- **Required tasks**
**A.** Decide whether each statement agrees with the Straightpoint blog extract, answering yes or no and quoting the deciding words from it: (i) The briefcase's handle had been mended with the branded tape used to secure shipments. (ii) Ayling left the pork pie in the briefcase for the writer. (iii) The writer joined the company in January.
**B.** Please turn the paragraph of the Straightpoint blog extract beginning "He placed the case on my desk" into a short bulleted list that keeps its main facts.
**C.** In the Straightpoint blog extract, what did the sticker on the briefcase say?

Standing in for Mr Loadlink, Dave Mullard, business development manager at Straightpoint, talks about the importance of communication, goes for a run in Antwerp, laments a judge’s decision, and more.

Straightpoint director David Ayling, aka Mr Loadlink, stood beside my desk earlier this month with a small briefcase. It was well travelled, much like the man himself. The corners were damaged and the handle had been repaired with the branded tape we use to secure shipments. On it was a sticker that read ‘Blogging Kit’.


He placed the case on my desk and explained that he wanted me to take care of Mr Loadlink’s blogging duties for May and post an article here upon completion. Such was the extent of his work with our engineers on product development last month, he had to keep that activity confidential, which didn’t lend itself to the discursive tone of his monthly articles. It’s rare for him to take such a stance so I guess we should prepare for the unveiling of some pretty significant innovations soon.

In the briefcase were a notepad, pen, laptop, camera…and a pork pie. No sooner had I opened the lid than he reached over my shoulder to retrieve the pie, but he said I was to use the other items to log my movements throughout the month and report back with an educational, entertaining blog based on my recent travels and experiences since joining the company in January.

- **Supplied records**
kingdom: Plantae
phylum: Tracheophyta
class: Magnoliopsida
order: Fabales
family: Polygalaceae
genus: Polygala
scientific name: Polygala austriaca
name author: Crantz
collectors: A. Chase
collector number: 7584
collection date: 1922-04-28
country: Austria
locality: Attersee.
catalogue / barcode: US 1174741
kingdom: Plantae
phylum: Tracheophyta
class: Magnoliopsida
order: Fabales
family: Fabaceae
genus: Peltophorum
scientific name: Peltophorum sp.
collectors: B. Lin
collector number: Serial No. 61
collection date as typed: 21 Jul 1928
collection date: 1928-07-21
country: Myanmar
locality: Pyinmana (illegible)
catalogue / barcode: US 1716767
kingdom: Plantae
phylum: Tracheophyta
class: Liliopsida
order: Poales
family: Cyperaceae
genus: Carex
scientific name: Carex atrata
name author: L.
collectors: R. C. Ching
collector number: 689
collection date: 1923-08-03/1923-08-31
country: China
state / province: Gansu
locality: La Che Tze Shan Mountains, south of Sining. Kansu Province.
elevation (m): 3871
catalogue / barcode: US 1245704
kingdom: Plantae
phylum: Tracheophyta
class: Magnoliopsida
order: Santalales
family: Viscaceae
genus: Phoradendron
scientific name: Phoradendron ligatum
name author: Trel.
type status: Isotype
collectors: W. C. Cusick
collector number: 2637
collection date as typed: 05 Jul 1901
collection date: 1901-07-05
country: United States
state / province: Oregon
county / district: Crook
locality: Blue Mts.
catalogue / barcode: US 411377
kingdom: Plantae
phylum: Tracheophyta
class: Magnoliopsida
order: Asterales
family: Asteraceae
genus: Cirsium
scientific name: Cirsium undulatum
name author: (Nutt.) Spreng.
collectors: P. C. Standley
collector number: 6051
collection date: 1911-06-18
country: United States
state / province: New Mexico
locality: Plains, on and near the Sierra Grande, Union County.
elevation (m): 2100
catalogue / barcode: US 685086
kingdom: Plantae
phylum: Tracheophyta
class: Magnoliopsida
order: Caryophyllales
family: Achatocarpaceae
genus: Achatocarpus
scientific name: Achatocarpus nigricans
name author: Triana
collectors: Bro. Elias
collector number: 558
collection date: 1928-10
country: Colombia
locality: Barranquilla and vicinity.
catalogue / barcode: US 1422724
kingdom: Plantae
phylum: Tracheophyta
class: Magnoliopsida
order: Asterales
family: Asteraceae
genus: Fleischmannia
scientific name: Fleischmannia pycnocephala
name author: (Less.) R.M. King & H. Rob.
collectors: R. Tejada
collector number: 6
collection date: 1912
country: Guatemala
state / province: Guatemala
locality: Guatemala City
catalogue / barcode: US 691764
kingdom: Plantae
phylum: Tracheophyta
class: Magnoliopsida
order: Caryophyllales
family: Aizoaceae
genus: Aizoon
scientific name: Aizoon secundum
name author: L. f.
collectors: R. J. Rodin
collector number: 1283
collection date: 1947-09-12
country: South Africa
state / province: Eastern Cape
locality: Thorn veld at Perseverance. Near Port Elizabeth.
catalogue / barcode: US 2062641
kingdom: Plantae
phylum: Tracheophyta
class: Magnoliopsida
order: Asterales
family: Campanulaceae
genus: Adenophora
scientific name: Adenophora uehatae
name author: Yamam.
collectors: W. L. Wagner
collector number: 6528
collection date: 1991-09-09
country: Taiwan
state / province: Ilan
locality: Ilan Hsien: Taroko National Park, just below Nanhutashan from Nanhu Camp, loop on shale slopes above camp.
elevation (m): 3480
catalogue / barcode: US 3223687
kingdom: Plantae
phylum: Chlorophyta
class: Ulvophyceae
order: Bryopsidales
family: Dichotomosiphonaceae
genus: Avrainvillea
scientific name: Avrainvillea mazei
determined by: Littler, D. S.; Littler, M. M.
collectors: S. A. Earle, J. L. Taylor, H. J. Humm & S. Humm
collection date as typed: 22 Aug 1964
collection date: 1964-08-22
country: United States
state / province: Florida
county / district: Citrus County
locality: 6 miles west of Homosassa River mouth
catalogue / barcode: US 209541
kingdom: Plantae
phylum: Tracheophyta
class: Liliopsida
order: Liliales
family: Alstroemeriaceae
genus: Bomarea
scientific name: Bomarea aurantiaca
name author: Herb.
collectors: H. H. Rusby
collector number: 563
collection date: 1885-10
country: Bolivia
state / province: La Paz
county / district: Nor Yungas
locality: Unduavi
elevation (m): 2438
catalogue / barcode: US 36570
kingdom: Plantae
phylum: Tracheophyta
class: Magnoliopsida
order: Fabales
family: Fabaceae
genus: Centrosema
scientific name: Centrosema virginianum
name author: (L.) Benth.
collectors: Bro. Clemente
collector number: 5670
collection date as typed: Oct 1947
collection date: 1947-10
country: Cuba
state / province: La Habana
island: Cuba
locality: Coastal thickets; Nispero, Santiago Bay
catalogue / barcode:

- **Final answers**
**A.**
(i) Yes: "the handle had been repaired with the branded tape we use to secure shipments"
(ii) No: "he reached over my shoulder to retrieve the pie"
(iii) Yes: "since joining the company in January"

**B.**
- Ayling asked the writer to take over Mr Loadlink's blogging duties for May and to post an article once finished.
- His product development work with the engineers last month was so extensive that he had to keep it confidential, which did not suit the discursive tone of his monthly articles.
- The writer notes that such a stance is rare for him and expects some significant innovations to be unveiled soon.

**C.** ‘Blogging Kit’